Under The Broom Tree

By Kayla Johnson

When I think of the men and women God used in the Old Testament, I tend to think of them as being mighty and special, a bit like super-heroes.  They did incredible things.  Moses led the Israelites to the promised land.  David shot down Goliath with a sling and a stone.  Elijah called down fire from heaven.  Crazy, amazing things.

But then I remember the other stories.  This same Moses never saw the promised land because he struck the rock instead of speaking to it like God told him to.  Moses also killed a man.  David, of course, was an adulterer and a murderer.  And Elijah, that mighty man of God?  Once he was so scared of the threat of death from a queen named Jezebel that he ran for his life into the desert and asked God to kill him.  (I Kings 19)

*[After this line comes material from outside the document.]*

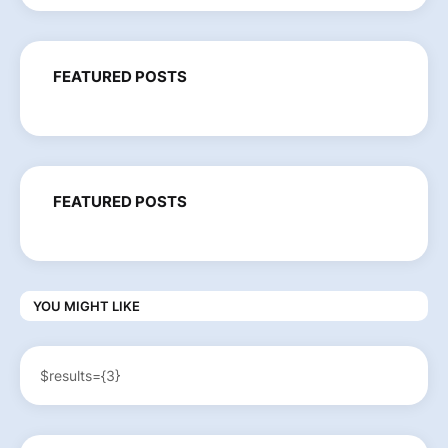
FEATURED POSTS
FEATURED POSTS
YOU MIGHT LIKE
$results={3}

Elijah had seen miracles.  Elijah had seen the power of God.  And now we find this courageous man, sitting under a broom tree, despondent, despairing, and pleading with God to die.  All because of the threat of danger from a queen.

And I’m thankful for stories like this, because I relate to this Elijah.  I don’t know a lot about calling down fire from heaven, but I do know about sitting under a broom tree with my head in my hands.  And I think about those dark times in life that come along every now and then, when the world goes upside down and you feel the ground falling out from under you.  And how much I can be just like Elijah, sitting under a broom tree, despairing.

In I Kings 19:4 Elijah says, “It is enough! Now, LORD, take my life, for I am no better than my fathers!”

But God doesn’t kill him.  Instead, the angel of the LORD came and touched him, said “Arise and eat,” and provided him with a cake baked on hot stones and a jar of water.  Elijah lay down to sleep again, and the angel came back and said, “Arise and eat, because the journey is too great for you.”  (I Kings 19:7)

Sometimes, the journey is just too great for me too.  And that’s why I’m so encouraged by God’s kindness here.  Elijah was faithless and exhausted and discouraged, physically, emotionally, and spiritually.  God let him rest, woke him, fed him, and gave him water.  And isn’t that like our Jesus?  Jesus, who fed his disciples fish and bread after they had caught nothing (John 21.)  Jesus, who called himself the bread and the water of life.

In John 6:35 he says, “I am the bread of life. He who comes to Me shall never hunger, and he who believes in Me shall never thirst.” And in John 4:14 he says, “but whoever drinks of the water that I shall give him will never thirst.  But the water that I shall give him will become in him a fountain of water springing up into everlasting life.” And in those times when I’m sitting under the juniper tree, exhausted and discouraged and feeling defeated, God offers bread and water to me too, to sustain me on the rest of my journey.  He offers for us to cling to Him, the source of life, and to eat the daily bread of His word.

So Elijah arose, ate and drank, and went on the strength of that food for forty days and forty nights until he got to Mt. Horeb (Mt Sinai) the mountain of God, where he would hear the still small voice of the LORD.    The bread and water he received from God at the broom tree nourished him and gave him incredible strength to go on.

The truth is, Elijah was a man with a nature like ours.  (James 5:17)  But we see amazing things happen in his life and through his life not because of who he was, but because he relied on the power of our mighty God.  He prayed fervently that it wouldn’t rain on the earth, and it didn’t, for three and a half years.  Why?  Because he was a perfect man, with perfect faith?  No, but because of Who his God was.

The thing is, sometimes my problems just can seem so overwhelmingly big.  But then I remember, in the face of the larger story, what is my life anyway, more than the flicker of a candle?  So, when things get dark let’s lift our eyes up to just behold who He is and reflect on His magnificence and watch our problems shrink.  Let’s marvel at a God who uses the earth as a footstool, and who makes the waters afraid and the depths tremble, and remember that a God that big was willing to stoop so low to die for us.  And if He was willing to die for me, surely I can trust Him with the details, and even the little hurricanes, of my life.  Let’s say yes to the bread and drink the water, and let Him sustain us on the rest of our journey.